Now, I am sitting in my garden at my nice little table looking around slightly terrified. What else might be here all the time, ready to... vanish?
"This is the second time I have seen this in the last two weeks," he says. Really? I think, like this is trending now?
Turns out it might be part of an old septic system. While each homeowner has their own well, we do have municipal sewer. Perry was the right guy to call. After some careful prodding, he says he thinks he can see a sewer baffle. He asks me to run water, flush the toilet. He watches. I am unsure what he is watching for. He then tells me "good news". When my residence was attached to the municipal sewer lines they actually connected from the house, not from the old septic system. I guess that happens, sometimes. Whatever is expedient. In this case it would have meant extra piping to do that. Thankfully, the house connection was easier and cheaper.
The theory is it is part of an old septic tank, not filled in properly or one in which the fill has washed out. My mind starts multiplying this happening around town, and what about the area I suspect may have been where a heating oil tank could have been buried, or the gray water line, or another cement slab in the yard that rocks, that I am not sure what it is...

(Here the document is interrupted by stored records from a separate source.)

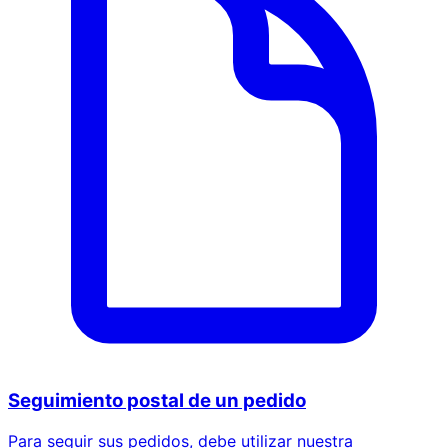
Seguimiento postal de un pedido
Para seguir sus pedidos, debe utilizar nuestra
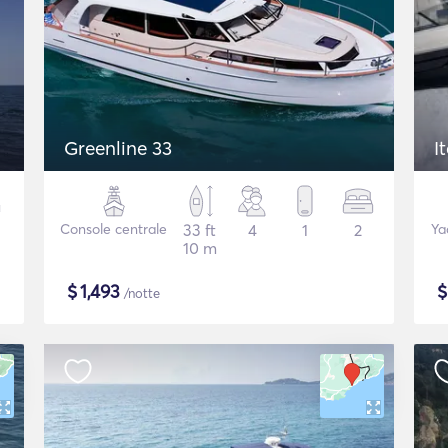
Greenline 33
I
Console centrale
33 ft
4
1
2
Ya
10 m
$
1,493
/notte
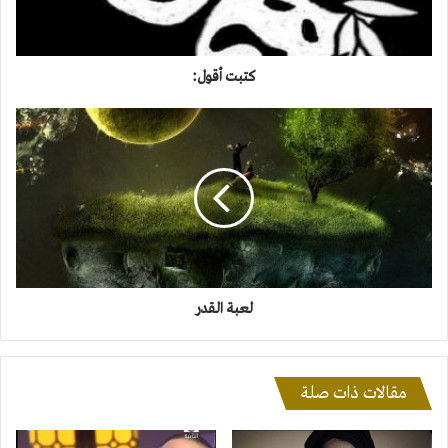
كتبت أقول:
لعبة
القدر
لعبة القدر
مقالات ذات صلة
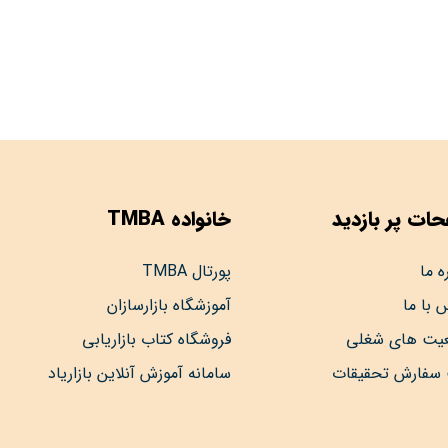
ات پر بازدید
خانواده TMBA
ه ما
پورتال TMBA
 با ما
آموزشگاه بازارسازان
عیت های شغلی
فروشگاه کتاب بازاریابی
 سفارش تحقیقات
سامانه آموزش آنلاین بازاریاد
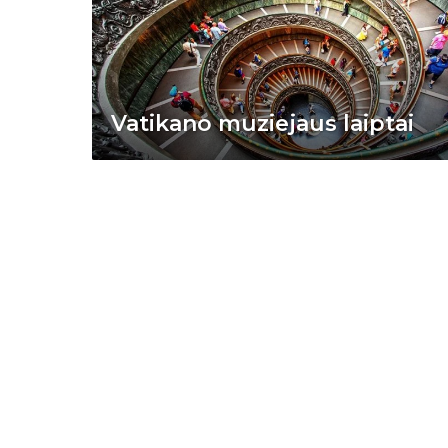
Vatikano muziejaus laiptai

He drops the poking stick toward the bottom of the void. "I didn't hit bottom he says, but he turns it and we hear a quiet splashing sound. The poking stick is eight feet long, at least.
He says he will drop some compost from the municipal recycling and I can get Handsome Son to shovel it into the hole. (It ends up taking somewhere around 13 to 15 YARDS of compost to fill this hole which is about 3 1/2 feet in diameter!)
Handsome Son, on returning home does his own checking. He is minoring in environmental science and majoring in chemistry, and just got an A in his hydrology course this spring.
"It's not the water table," he assures me. Where I live, it very well could be, I was thinking. We have an artesian aquifer well here in town, although not well-known, in our North Park. "The hydrostatic pressure is wrong," he assures me. "It's rain water seeped into the ground from the rains we've had."
So the brutally cold winter, deep ground depth freezing, heavy rains, compromised integrity of something, buried, long forgotten. Even the bury-ers, long forgotten.
Today, I returned from teaching summer school, and the hole was gone, too. It sucked in, a few sweet yellow banana pepper plants, the jalapenos, a few strawberries, maybe a basil plant, and that feeling that I am safe here, in my home, puttering round my garden. Gone is the ephemeral feeling of security, that is never really real, but we want to believe, anyway.